Lescure,Mériadeck, le nouveau palais de justice, tout est classé par l'UNESCO, alors qu'à Dresde, seul la partie baroque l'est, et çà change tout!
Bordeaux est classée dans son ensemble et le restera, et c'est aussi une métropole qui doit avoir un pont à la mesure de son importance.
C'est bien qu'il soit levant car celà limitera la circulation, les tunnels (voir Marseille) étant des aspirateurs à voitures. De plus, la hauteur des caissons, posés au fond, diminue le tirant d'eau: adieu les grands navires...

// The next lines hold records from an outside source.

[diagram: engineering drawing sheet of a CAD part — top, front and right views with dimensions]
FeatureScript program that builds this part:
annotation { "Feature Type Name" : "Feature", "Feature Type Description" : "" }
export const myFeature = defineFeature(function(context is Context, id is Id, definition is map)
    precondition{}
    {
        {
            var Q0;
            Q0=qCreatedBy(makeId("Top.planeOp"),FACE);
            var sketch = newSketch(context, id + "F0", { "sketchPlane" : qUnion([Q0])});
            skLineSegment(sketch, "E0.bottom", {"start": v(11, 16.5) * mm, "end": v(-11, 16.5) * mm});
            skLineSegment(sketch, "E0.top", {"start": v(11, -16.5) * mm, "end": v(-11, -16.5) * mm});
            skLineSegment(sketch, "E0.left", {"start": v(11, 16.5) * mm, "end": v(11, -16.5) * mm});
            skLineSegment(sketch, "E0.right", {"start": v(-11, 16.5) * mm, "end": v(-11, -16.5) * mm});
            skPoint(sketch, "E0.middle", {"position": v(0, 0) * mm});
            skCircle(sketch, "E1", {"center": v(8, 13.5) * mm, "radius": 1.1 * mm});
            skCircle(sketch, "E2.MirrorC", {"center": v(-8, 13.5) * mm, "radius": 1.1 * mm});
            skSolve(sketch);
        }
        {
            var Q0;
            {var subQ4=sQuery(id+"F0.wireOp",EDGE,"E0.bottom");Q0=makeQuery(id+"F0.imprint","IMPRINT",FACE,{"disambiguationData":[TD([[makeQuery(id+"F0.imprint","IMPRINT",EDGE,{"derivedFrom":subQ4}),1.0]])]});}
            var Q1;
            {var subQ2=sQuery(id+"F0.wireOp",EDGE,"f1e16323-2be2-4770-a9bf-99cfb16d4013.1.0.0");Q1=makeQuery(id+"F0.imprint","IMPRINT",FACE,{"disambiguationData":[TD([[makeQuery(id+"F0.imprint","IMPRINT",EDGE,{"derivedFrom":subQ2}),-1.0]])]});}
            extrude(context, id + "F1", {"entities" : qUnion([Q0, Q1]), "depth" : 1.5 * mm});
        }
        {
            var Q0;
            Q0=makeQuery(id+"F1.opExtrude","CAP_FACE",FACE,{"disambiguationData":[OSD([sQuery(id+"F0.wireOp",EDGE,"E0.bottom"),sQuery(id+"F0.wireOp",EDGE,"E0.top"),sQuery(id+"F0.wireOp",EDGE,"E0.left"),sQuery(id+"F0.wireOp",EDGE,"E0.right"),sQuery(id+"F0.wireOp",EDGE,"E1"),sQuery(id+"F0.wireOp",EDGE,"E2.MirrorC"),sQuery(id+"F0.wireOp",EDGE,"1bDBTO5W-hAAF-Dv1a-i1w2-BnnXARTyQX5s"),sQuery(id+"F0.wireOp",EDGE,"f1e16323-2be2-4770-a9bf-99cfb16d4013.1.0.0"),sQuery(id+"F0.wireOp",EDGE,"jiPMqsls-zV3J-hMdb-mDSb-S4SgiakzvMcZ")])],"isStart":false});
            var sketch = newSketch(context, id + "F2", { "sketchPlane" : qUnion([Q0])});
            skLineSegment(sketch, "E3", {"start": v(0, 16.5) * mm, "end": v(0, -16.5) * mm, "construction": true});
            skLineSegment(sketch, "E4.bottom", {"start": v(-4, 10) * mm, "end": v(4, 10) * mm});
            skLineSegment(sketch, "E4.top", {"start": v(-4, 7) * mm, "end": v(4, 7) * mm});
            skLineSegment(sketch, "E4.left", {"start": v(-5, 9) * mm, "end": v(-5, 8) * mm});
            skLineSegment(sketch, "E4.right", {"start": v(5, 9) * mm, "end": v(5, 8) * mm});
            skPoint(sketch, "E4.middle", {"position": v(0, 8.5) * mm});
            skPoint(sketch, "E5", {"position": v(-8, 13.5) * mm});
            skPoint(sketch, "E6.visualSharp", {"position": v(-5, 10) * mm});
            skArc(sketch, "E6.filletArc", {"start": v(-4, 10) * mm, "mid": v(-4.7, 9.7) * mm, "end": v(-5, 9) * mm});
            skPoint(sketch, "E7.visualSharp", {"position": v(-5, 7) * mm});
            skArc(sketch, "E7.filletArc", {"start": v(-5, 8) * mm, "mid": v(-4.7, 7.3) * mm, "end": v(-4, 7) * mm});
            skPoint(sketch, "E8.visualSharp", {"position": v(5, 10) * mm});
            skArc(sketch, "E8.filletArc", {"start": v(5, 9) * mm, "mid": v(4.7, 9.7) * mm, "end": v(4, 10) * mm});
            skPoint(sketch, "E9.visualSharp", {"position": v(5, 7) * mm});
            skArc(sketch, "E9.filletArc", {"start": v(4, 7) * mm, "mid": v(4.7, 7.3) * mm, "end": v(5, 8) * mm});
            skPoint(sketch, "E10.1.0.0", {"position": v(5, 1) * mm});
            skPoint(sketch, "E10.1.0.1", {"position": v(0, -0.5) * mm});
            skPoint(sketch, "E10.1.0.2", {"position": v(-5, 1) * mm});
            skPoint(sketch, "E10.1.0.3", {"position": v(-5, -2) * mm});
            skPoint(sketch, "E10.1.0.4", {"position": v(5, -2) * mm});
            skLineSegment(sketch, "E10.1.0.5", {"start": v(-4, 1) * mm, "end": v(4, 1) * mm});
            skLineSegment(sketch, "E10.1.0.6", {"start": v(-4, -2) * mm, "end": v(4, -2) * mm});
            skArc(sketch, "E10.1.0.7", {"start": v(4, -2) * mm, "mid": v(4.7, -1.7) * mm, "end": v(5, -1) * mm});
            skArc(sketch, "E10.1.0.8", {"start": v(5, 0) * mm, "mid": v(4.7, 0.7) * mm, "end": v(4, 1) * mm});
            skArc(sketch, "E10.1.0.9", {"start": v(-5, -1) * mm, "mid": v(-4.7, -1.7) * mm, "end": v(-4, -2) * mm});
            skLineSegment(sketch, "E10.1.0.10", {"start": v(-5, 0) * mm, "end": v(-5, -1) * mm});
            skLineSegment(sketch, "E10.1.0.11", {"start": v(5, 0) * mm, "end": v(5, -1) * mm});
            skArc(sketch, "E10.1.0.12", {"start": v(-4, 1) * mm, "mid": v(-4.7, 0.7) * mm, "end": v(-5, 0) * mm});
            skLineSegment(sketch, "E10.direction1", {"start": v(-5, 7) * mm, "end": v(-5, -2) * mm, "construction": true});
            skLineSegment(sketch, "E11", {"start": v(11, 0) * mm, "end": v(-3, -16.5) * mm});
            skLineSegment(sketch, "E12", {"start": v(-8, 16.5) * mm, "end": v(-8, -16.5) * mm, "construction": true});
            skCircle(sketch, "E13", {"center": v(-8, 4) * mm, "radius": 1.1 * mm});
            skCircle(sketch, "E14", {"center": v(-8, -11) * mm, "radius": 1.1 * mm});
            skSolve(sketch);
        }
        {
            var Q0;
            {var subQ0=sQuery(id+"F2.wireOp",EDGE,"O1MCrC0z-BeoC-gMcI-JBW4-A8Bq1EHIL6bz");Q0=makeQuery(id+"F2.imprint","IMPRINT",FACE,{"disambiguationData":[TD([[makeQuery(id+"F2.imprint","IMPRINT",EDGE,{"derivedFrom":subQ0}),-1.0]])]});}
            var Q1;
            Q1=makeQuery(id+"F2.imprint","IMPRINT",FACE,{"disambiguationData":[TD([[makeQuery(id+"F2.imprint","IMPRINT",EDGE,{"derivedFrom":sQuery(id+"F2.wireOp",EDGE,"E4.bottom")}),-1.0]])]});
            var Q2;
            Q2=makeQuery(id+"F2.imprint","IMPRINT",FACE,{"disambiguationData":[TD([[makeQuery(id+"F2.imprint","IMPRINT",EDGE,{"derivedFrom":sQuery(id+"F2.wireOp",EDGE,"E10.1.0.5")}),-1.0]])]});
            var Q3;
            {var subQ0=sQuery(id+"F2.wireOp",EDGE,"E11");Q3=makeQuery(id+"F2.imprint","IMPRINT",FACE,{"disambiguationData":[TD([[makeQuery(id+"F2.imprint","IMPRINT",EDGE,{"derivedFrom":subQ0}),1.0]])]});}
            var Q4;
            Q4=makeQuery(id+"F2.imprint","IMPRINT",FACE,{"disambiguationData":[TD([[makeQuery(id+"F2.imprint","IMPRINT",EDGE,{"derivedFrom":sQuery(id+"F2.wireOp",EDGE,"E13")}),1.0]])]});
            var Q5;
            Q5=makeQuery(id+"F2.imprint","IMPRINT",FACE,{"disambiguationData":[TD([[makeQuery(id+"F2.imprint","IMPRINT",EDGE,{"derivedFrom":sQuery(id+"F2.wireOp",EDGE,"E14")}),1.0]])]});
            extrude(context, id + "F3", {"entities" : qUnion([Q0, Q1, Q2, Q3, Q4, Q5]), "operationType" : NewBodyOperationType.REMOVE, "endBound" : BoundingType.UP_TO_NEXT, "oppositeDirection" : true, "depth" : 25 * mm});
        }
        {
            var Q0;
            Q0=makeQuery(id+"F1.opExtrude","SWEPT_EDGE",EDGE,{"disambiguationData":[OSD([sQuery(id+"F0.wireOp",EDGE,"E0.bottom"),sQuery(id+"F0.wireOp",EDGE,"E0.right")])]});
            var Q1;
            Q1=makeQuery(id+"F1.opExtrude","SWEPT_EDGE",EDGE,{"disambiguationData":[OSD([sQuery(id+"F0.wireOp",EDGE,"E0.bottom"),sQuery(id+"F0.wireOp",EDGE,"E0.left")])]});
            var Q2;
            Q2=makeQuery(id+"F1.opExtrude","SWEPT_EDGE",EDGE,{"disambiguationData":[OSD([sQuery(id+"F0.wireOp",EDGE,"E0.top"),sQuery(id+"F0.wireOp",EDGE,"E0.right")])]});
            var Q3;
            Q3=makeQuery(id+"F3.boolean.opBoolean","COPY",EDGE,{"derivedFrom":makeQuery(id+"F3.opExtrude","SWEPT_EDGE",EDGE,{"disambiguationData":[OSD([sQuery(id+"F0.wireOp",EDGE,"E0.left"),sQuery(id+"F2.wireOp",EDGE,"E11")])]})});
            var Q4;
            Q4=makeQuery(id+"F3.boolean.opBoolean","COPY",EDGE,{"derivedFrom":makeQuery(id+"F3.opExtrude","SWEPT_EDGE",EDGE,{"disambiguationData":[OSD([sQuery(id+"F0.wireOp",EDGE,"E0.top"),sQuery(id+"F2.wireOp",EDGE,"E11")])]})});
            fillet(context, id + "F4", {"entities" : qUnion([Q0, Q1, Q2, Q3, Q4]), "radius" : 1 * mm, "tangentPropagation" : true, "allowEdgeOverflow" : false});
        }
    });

Quand on entend les gens entassés dans le tramway réclamer un métro, on s'aperçoit que Bordeaux a changé et ne veut plus stagner dans le passéisme, et c'est tant mieux. L'UNESCO l'a compris et l'article du Sächsische Zeitung qui ne concerne que Dresde, n'est pas recevable pour Bordeaux.
Par contre, décider un tel ouvrage et demander à l'UNESCO le classement du périmètre du Port de la Lune où il doit s'inscrire est contradictoire. Il faut rappeler que ce classement est à la fois naturel pour distinguer la forme exceptionnelle de la Garonne à Bordeaux, et culturel par le patrimoine architectural de la ville et des façades des quais dans ce cas précis.

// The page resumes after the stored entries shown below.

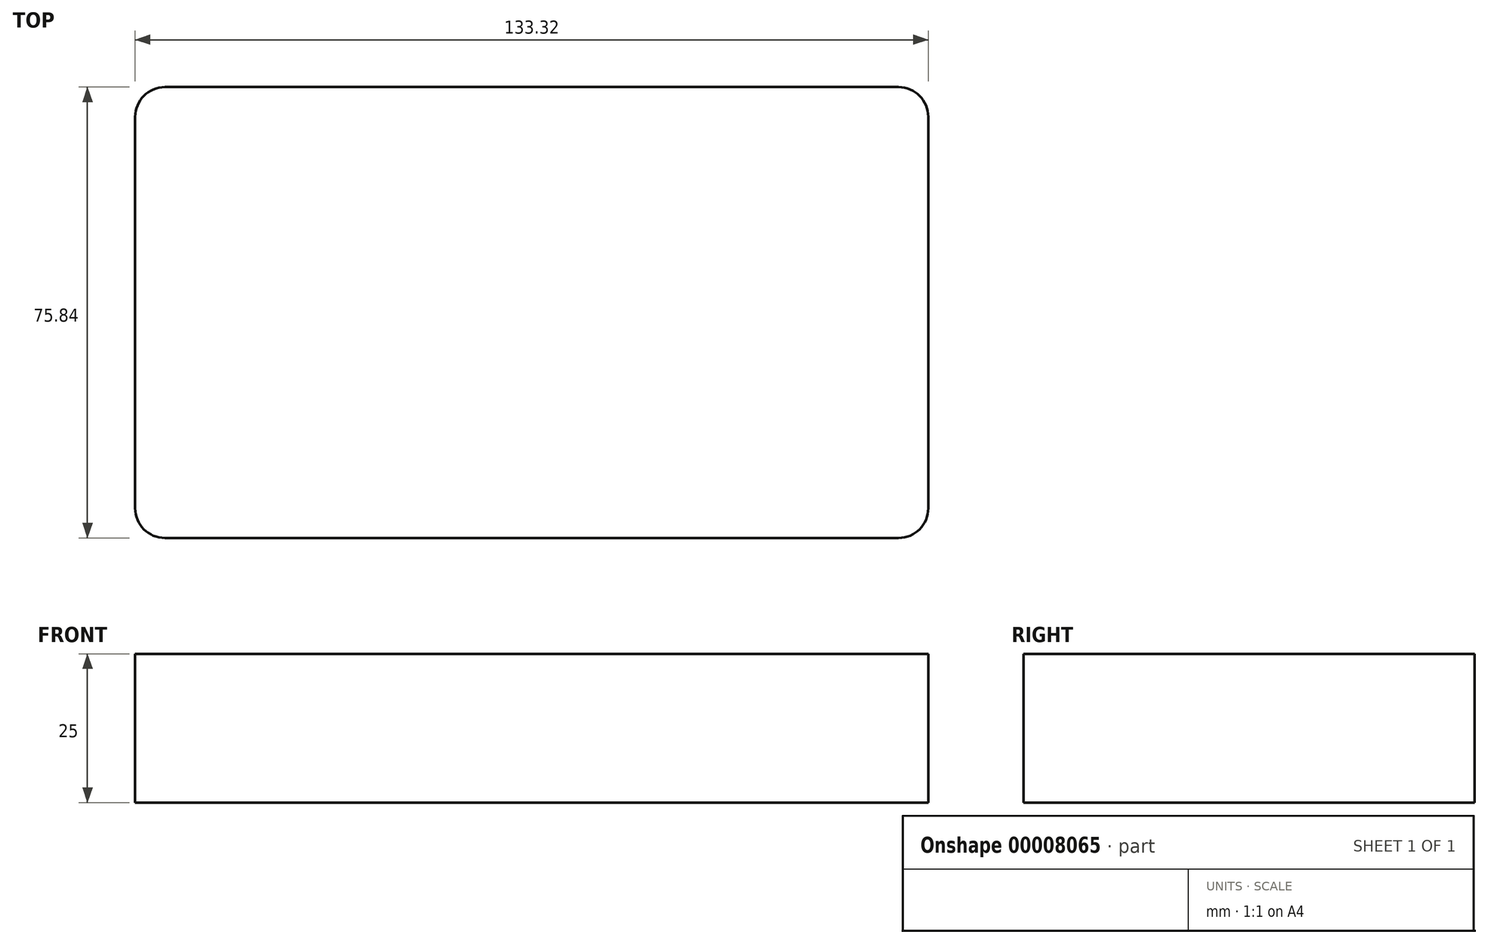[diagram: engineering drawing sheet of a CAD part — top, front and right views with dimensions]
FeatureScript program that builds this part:
annotation { "Feature Type Name" : "Feature", "Feature Type Description" : "" }
export const myFeature = defineFeature(function(context is Context, id is Id, definition is map)
    precondition{}
    {
        {
            var Q0;
            Q0=qCreatedBy(makeId("Top.planeOp"),FACE);
            var sketch = newSketch(context, id + "F0", { "sketchPlane" : qUnion([Q0])});
            skLineSegment(sketch, "E0.bottom", {"start": v(-49.9, 39.08) * mm, "end": v(73.41, 39.08) * mm});
            skLineSegment(sketch, "E0.top", {"start": v(-49.9, -36.76) * mm, "end": v(73.41, -36.76) * mm});
            skLineSegment(sketch, "E0.left", {"start": v(-54.9, 34.08) * mm, "end": v(-54.9, -31.76) * mm});
            skLineSegment(sketch, "E0.right", {"start": v(78.41, 34.08) * mm, "end": v(78.41, -31.76) * mm});
            skPoint(sketch, "E1.visualSharp", {"position": v(-54.9, -36.76) * mm});
            skArc(sketch, "E1.filletArc", {"start": v(-54.9, -31.76) * mm, "mid": v(-53.44, -35.3) * mm, "end": v(-49.9, -36.76) * mm});
            skPoint(sketch, "E2.visualSharp", {"position": v(78.41, -36.76) * mm});
            skArc(sketch, "E2.filletArc", {"start": v(73.41, -36.76) * mm, "mid": v(76.95, -35.3) * mm, "end": v(78.41, -31.76) * mm});
            skPoint(sketch, "E3.visualSharp", {"position": v(78.41, 39.08) * mm});
            skArc(sketch, "E3.filletArc", {"start": v(78.41, 34.08) * mm, "mid": v(76.95, 37.62) * mm, "end": v(73.41, 39.08) * mm});
            skPoint(sketch, "E4.visualSharp", {"position": v(-54.9, 39.08) * mm});
            skArc(sketch, "E4.filletArc", {"start": v(-49.9, 39.08) * mm, "mid": v(-53.44, 37.62) * mm, "end": v(-54.9, 34.08) * mm});
            skSolve(sketch);
        }
        {
            var Q0;
            Q0 = qSketchRegion(id + "F0", true);
            extrude(context, id + "F1", {"entities" : qUnion([Q0]), "depth" : 25 * mm});
        }
    });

Un tel projet ne peut donc se réaliser à cet endroit.
Mais de quoi parle t-on présisemment ? D'un franchissement devant relier les deux rives de la Garonne en favorisant les echanges des habitants, c'est à dire en leur assurant tous les jours et 24h/24h la possiblité de se rendre plus facilement qu'aujourd'hui d'une rive à l'autre.
Ce projet dans ce sens est donc mauvais car il ne permettra pas cet échange permanent, ce que vous soulignez en trouvant que c'est un point positif. Les usagers apprécieront!

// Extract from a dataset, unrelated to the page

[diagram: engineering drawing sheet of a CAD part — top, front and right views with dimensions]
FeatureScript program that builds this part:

Vous parlez d'un aspirateur à voitures pour le tunnel, mais cela n'est pas pire que le pont qui lui sera en plus des voitures un aspirateur à camions, limités aux dernières nouvelles à 7.5T, jusqu'à que le lobbie routier fasse que cette limitation soit supprimée.
Pour terminer, contrairement à Dresde, savez vous que Bordeaux est un port maritime? Qu'a cet égard et suivant la charte de l'Unesco nous devons laisser à nos successeurs le libre et définitif accès à tout bateau ou navire quelqu'il soit (je vous rappelle que le tirant d'air, tablier baissé sera sensiblement le même que le pont de Pierre et que le tablier ne se levera que pour les grands voiliers et les navires de croisière, s'ils viennent encore!).